Peter Hambro’s troubled Russian gold mining firm, Petropavlovsk (LSE: POG), published its interim results today.
Naturally, the firm focused on promising headline figures, such as production growth (up 5%), and a modest reduction in net debt, which fell by 3% from $948m to $924m.
Despite this, Petropavlovsk’s share price has edged lower following the results, and I think I know why.
1. Cash flow crisis
During the first six months of this year, Petropavlovsk generated $136.9m of cash from its operations. Of this, $36.7m (27%) was spent on interest payments, while 14% went on income tax.
That left $80m, which was not even enough to cover the firm’s $121m of capital expenditure, let alone reduce Petropavlovsk’s net debt, which was largely managed by a $106m repayment from the firm’s cash balance.
If we discount the firm’s $57.8m of expenditure on discontinued operations, free cash flow was $16m — mere pocket change compared to the firm’s $924m net debt.
2. Falling gold sale price
Petropavlovsk’s average gold sale price was $1,386/oz. during the first half, thanks to forward sale contracts, which added an average of $93 to every ounce sold.
Unfortunately, these contracts are rapidly expiring, and pushing down the firm’s average gold sales price.

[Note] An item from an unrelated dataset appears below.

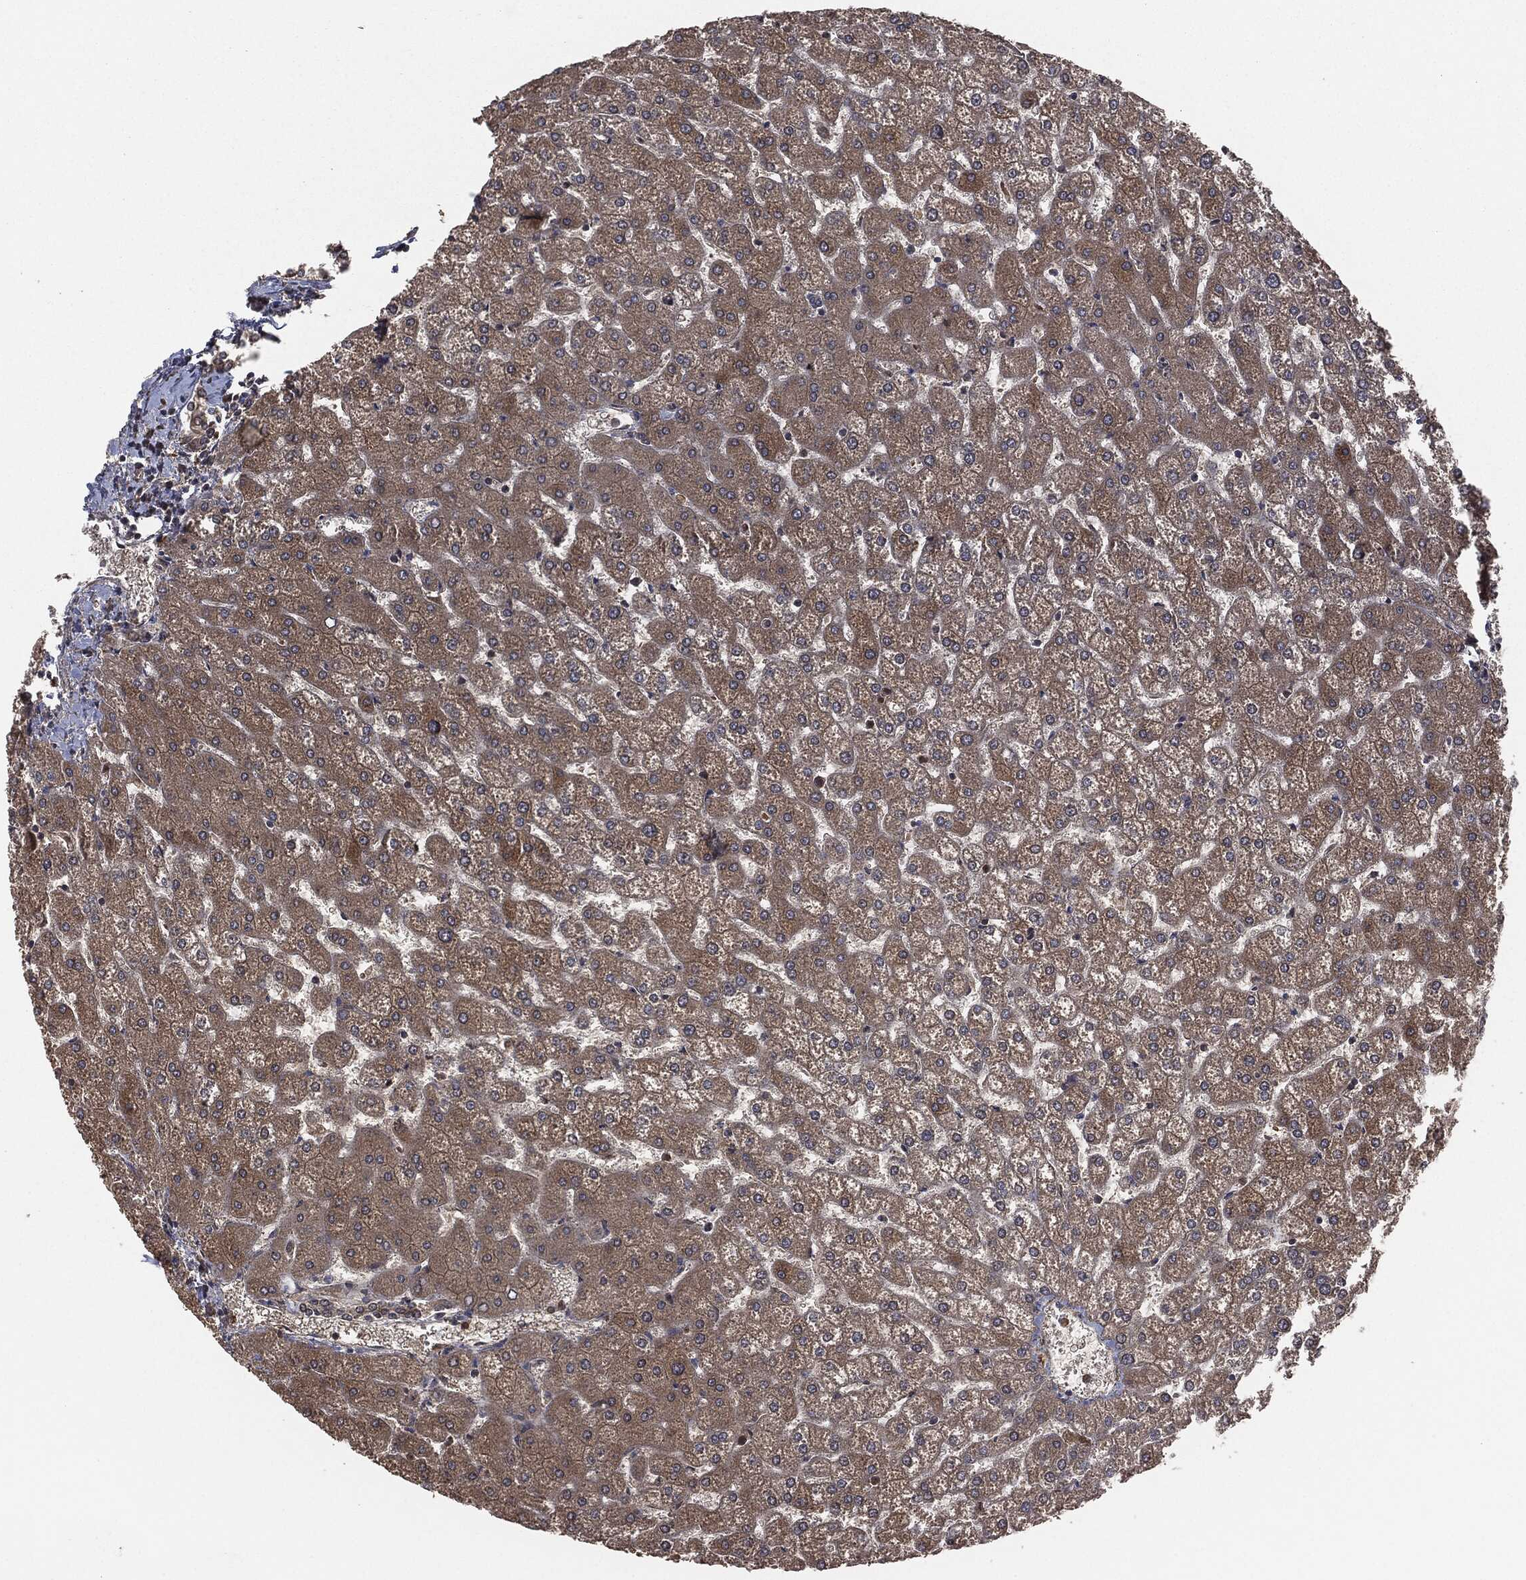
{"staining": {"intensity": "negative", "quantity": "none", "location": "none"}, "tissue": "liver", "cell_type": "Cholangiocytes", "image_type": "normal", "snomed": [{"axis": "morphology", "description": "Normal tissue, NOS"}, {"axis": "topography", "description": "Liver"}], "caption": "This is a micrograph of IHC staining of benign liver, which shows no staining in cholangiocytes.", "gene": "ERBIN", "patient": {"sex": "female", "age": 32}}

As of today, Petropavlovsk has forward contracts to sell 163,134oz of gold at an average price of $1,314/oz. — just $25 above the current gold spot price. Unless the price of gold rises sharply, these contracts are likely to have been used by the end of this year, leaving the firm’s gold sales price at a new low.
3. $300m due date
Petropavlovsk has $300m of debt due for repayment in the next twelve months, and has cut capital expenditure by 58% this year, to free up additional cash to service its debt mountain.
Refinancing is under way, but the reality is that the banks and bondholders have total control over Petropavlovsk, as they could pull the plug on the firm at any moment.
What this means for shareholders is that every cent of disposable cash will be used to service Petropavlovsk’s debts, for the foreseeable future. There will be no money for dividends, buybacks or major new projects.
In effect, Petropavlovsk’s 36p share price is an option on the firm’s survival: if I’m wrong, the shares should be worth a lot more, but if I’m right, they could fall to zero.